The Court analysed the undertaking’s opaque algorithms by reference to these principles and held that an assessment of the lawfulness of such data processing was dependent on consent being based on a sufficient understanding of the elements involved in the algorithm’s decision making process, however, this was impossible given its inherent lack of transparency. The Court also robustly rejected the conclusion at first instance that the lack of transparency and its consequences are issues best left to the market to solve (see section VII.).
Three big takeaways
There are three big takeaways whether you are based in the EU27, another European state such as the UK or a state in the Council of Europe 47 –
- Courts don’t like opacity! The decision shows that a lack of opacity can render data processing unlawful.
- There is a problem of definition and a regulatory gap. The judgment highlights a gap in the existing framework of regulation..Although the opacity problem was inherently within the algorithm, there are currently no specific legal obligations for transparency of algorithms beyond GDPR principles. As we note later – this may change very soon.

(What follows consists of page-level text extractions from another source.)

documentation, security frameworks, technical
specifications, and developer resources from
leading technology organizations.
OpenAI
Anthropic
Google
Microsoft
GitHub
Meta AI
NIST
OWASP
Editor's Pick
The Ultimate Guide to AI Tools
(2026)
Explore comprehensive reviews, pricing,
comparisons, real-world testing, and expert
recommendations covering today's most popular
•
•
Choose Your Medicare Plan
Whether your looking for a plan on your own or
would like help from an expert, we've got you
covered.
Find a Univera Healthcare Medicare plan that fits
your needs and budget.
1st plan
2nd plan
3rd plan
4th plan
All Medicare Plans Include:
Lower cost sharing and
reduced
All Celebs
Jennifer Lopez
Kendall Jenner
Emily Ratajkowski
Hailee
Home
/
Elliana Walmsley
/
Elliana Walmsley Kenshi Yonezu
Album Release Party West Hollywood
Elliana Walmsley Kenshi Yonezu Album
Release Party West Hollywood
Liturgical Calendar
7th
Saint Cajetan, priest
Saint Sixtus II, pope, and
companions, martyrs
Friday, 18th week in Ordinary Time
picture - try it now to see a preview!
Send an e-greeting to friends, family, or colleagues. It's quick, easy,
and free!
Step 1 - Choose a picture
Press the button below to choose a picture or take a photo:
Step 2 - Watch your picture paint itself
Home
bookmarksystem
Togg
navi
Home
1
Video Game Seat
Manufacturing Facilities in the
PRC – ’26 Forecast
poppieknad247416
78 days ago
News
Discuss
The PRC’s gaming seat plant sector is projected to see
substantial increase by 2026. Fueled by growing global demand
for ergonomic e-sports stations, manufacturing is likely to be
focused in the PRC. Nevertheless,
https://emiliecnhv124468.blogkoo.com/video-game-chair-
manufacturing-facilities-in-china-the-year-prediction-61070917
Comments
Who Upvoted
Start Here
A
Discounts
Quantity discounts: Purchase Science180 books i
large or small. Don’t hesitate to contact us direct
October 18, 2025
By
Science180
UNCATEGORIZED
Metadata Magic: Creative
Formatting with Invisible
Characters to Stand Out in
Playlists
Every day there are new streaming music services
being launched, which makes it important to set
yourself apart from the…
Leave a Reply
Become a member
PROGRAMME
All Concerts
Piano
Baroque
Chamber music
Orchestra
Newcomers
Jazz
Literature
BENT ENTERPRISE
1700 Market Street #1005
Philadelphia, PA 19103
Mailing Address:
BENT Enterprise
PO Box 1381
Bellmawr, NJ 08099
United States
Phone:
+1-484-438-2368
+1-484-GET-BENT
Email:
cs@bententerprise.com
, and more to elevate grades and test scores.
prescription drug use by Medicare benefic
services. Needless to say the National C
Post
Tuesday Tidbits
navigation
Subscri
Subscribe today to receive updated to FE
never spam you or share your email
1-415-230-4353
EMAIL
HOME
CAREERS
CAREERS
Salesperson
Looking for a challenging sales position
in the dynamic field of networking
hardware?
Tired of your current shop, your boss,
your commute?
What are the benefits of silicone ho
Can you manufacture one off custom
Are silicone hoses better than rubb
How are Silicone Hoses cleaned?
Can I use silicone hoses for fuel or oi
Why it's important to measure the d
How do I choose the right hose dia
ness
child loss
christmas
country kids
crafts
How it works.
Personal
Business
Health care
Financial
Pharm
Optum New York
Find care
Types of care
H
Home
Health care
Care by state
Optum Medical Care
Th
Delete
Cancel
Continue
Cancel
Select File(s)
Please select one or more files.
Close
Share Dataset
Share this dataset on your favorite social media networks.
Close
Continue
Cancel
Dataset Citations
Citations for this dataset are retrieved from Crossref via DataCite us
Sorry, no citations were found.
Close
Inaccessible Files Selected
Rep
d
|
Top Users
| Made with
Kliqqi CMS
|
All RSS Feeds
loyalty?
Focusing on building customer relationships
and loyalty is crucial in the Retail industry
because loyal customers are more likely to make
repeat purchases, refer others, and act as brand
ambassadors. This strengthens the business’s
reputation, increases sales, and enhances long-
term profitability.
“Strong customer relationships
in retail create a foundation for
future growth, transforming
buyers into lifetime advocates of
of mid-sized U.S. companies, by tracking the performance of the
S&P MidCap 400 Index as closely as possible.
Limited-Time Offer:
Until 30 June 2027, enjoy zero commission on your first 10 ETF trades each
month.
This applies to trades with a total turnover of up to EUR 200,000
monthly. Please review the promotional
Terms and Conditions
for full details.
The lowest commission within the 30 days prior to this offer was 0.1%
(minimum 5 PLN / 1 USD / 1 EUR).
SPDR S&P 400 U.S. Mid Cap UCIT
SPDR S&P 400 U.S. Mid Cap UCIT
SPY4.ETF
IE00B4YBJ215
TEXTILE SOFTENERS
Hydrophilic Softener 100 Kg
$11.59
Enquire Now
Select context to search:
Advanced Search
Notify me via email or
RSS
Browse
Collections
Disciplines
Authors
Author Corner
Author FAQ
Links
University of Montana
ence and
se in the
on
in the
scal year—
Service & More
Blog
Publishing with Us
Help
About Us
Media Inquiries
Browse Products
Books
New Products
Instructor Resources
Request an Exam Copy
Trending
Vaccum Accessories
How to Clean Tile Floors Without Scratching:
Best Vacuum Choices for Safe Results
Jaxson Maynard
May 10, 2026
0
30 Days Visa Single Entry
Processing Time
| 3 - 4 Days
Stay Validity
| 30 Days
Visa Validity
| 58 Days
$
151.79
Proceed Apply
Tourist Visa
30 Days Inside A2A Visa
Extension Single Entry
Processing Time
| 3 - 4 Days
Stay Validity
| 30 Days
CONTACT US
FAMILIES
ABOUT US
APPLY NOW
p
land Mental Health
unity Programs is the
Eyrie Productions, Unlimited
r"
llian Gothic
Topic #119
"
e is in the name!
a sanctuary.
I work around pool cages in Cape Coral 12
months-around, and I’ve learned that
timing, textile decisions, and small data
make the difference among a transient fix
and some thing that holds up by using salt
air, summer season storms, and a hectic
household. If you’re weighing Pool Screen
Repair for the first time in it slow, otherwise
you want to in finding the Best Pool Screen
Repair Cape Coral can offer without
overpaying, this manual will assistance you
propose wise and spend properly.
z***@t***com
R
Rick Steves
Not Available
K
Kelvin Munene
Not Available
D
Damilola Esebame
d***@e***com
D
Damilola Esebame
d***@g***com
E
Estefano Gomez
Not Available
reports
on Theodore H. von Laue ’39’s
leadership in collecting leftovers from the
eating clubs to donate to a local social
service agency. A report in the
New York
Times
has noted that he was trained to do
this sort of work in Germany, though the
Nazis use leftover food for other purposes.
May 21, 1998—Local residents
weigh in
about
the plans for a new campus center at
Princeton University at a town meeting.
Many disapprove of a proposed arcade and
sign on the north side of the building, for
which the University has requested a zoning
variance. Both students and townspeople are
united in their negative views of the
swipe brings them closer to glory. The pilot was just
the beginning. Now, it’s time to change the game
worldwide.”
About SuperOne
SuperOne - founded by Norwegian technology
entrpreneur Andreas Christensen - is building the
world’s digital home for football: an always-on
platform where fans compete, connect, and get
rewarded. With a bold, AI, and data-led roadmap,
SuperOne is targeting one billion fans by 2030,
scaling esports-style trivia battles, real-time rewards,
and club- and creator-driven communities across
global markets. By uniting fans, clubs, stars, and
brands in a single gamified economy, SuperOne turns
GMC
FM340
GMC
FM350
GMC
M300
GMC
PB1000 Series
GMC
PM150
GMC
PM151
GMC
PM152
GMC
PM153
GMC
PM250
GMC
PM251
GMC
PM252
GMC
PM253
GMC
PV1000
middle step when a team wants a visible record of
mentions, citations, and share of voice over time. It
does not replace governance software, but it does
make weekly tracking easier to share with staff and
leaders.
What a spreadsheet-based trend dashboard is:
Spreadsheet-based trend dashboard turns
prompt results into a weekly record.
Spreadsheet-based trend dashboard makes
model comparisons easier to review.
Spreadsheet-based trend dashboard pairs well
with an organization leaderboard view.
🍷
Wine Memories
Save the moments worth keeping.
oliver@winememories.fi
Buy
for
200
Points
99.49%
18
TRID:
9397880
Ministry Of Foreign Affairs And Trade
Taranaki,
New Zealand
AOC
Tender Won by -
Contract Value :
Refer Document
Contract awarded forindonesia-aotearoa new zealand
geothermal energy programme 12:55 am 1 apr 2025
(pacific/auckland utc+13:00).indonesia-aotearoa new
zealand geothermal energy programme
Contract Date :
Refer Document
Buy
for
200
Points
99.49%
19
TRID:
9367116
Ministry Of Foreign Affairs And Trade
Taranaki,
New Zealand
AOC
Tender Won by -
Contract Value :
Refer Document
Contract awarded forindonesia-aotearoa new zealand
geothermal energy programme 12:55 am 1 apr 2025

- The learning curve is steep when it comes to AI systems. While the Supreme Court’s judgment is clear, the decision and reasoning at first instance seems uninformed about the problems that can arise when faced with issues of poor algorithmic decision-making. This is a trend which may persist for some time as courts grapple with the increased use of AI systems and their challenge by interested parties.
Future regulation
Algorithms are being used to measure ‘creditworthiness’ or ‘trustworthiness’ in many different places. The ethics of this have concerned policy makers, human rights lawyers and AI developers for some time now. One particularly poignant example is the mass social scoring that is taking place in some parts of China, where algorithms are used to create reputational ratings for individuals, which can have an impact on their privileges and liberties.
So it is significant that the European Commission’s proposal from the 21 April 2021 for a new Regulation to be called the Artificial Intelligence Act (the proposed AI Act) proposes a complete ban on mass social scoring and otherwise lists AI systems designed or used to assess creditworthiness in other circumstances – such as obtaining bank loans or insurance packages – as “high-risk” coming under the most sever regulatory control. The EC’s proposal is now under scrutiny by Parliament and will be discussed by member states in Council; it is certain that the judgment under consideration here will be part of the information that is used in those discussions.
If, as expected, the EC’s proposals in this area are accepted, they will set a new standard within the EU27 but they will also present a challenge to governments, regulators, courts and jurists which trade with the EU. Off-shoring to beat these new proposed regulatory requirements will not be permitted.
Alexandru Circiumaru is a MPhil (Law) candidate at the University of Oxford researching the impact of algorithmic discrimination on EU law. He is also a research assistant at the University of Oxford as well as Queen Mary University. He currently works on AI Policy for a tech company. Alexandru holds an LLM from the College of Europe (Bruges) and has been called to the Bar of England and Wales, as a scholar of the Inner Temple, in 2019. He can be reached on Twitter @alexcirciumaru or by email at alexandru.circiumaru@law.ox.ac.uk.
[1] Author’s translation.
[1] See the Opinion of Advocate General Poiares Maduro in Case C‑303/06, Coleman v Attridge Law EU:C:2008:61 at [8] – [14].
[2] For guidance on how this works see the Information Commissioner’s Office note on the UK GDPR.